* **Stored data**:
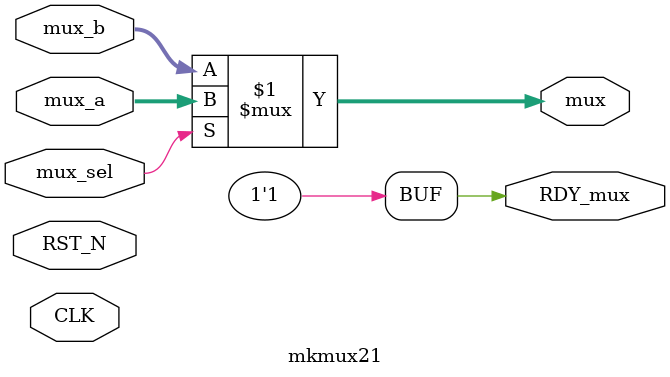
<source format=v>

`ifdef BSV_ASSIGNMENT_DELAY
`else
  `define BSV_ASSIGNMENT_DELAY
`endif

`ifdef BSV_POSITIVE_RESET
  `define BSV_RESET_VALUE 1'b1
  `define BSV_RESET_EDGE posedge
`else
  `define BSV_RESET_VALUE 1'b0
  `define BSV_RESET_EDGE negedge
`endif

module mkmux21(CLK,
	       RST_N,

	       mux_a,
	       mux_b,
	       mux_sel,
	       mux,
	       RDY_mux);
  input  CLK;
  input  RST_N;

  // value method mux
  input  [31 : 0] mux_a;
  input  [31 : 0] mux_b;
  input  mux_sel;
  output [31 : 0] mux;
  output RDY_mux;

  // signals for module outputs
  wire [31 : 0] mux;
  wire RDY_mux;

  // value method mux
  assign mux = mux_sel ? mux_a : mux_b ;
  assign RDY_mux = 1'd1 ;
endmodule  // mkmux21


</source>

...

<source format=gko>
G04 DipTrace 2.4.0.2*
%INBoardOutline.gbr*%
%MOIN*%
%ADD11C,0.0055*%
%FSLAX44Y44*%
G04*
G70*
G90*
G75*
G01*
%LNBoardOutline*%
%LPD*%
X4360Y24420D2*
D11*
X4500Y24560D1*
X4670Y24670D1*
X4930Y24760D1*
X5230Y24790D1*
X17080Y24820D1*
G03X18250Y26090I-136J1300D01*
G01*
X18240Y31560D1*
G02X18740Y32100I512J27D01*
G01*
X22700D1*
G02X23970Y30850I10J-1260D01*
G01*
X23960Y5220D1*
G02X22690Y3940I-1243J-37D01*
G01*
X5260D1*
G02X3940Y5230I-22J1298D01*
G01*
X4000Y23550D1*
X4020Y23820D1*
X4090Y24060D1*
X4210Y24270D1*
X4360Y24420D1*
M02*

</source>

* **Instructions to follow**: From the records above, reproduce exactly the lines from the one with "<source format=v>" to the one with "wire [31 : 0] mux;", both included, and no others.

* **Answer section**:
<source format=v>

`ifdef BSV_ASSIGNMENT_DELAY
`else
  `define BSV_ASSIGNMENT_DELAY
`endif

`ifdef BSV_POSITIVE_RESET
  `define BSV_RESET_VALUE 1'b1
  `define BSV_RESET_EDGE posedge
`else
  `define BSV_RESET_VALUE 1'b0
  `define BSV_RESET_EDGE negedge
`endif

module mkmux21(CLK,
	       RST_N,

	       mux_a,
	       mux_b,
	       mux_sel,
	       mux,
	       RDY_mux);
  input  CLK;
  input  RST_N;

  // value method mux
  input  [31 : 0] mux_a;
  input  [31 : 0] mux_b;
  input  mux_sel;
  output [31 : 0] mux;
  output RDY_mux;

  // signals for module outputs
  wire [31 : 0] mux;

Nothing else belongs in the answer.